That's why using too much margin at any time is a very risky proposition.
absolutely. in fact, there's a nice comment to that effect by some wise man in the thread FAQ, I believe. But everyone will have his/her own tolerance for risks, as well as a good knowledge of his/her situation, needs, reserves, investing time-frame, and so forth. So just how much is "too much" will vary from person to person.
The chief reason I selected excessive margin use during a bull phase as my biggest mistake was not only because it was risky, and not only because it cost me some money. It's primarily because it has forced me to zig when I want to zag, kept me from snapping up bargains the likes of which I never thought I'd see, and that's driving me absolutely bonkers.
Let me explain. Ever since I started investing I've heard wise old turtle after wise old turtle natter on how they bought on the Oct 98 dip or one of its predecessors, and I've turned green with envy. If only I'd have been there, I'd say to myself, I'd have recognized what was going on, I'd have known that the world wasn't coming to an end, and I'd have been able to match my newfound knowledge of great companies with an appropriately great entry point.
But those days were past, I told myself, the world had seen the future, or at least enough of it to know that 3G wireless, and networking, and fiber, and storage, and CRM, and SCM, and (insert your favorite bleeding-edge tech sector here) were going to be hot hot hot. So there was no choice but to hop on the escalator as it was going up, and get at least the last few yards of the ride. I was young, I was a newbie, I was a permabull, I was marking relative valuations off a world-historical bubble top, and never in my wildest dreams did I think I'd see our companies where many of them are right now.
When things dropped, I bought the dips. When they dropped more, I bought more, using margin to buy options. My fingers got burned a bit, but then things rebounded again, so next mini-cycle I would become more conservative--I'd buy LEAPS rather than regular calls, and maybe ATM rather than OTM to boot.
Well, we all know what's happened over the last few months, so I don't have to explain why my portfolio is now roughly 75% off its highs. But I hadn't been too crazy with margin, so I didn't start getting the dreaded maintenance calls (as Schwab euphemistically calls them) until the last couple of weeks, when everything but Qualcomm went into the toilet. (Suddenly Irwin seems like a beautiful name; maybe the next kid...) I've had to liquidate some odds and ends and trim some holdings, but nothing super drastic. And I'm pretty confident that within several months, if not sooner, most of our puppies will be substantially higher, so my common and my LEAPS (mostly '03) should do nicely in 2001. I'll live, and perhaps even quite well.

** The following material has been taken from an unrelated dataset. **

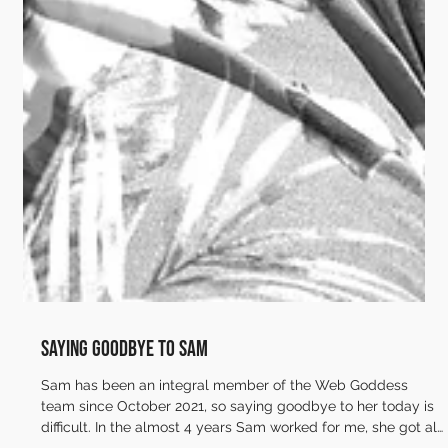
Saying goodbye to Sam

But I doubt I'll get many more chances to pick up QCOM, JDSU, and NTAP in the 60s, or SEBL and CREE in the 70s, or GMST in the 30s. (Well, maybe that POS GMST, but that's another story.) And thus when for years to come the wise old turtles talk about how they scooped up bargains during the Great Election Debacle, when Katherine Harris had her 15 minutes of fame and capex ended forever, I'll have to sit there and bite my tongue and suck up the bitter green bile, knowing I could be saying it too if I hadn't been such a god#*^%$@ irresponsible schmuck.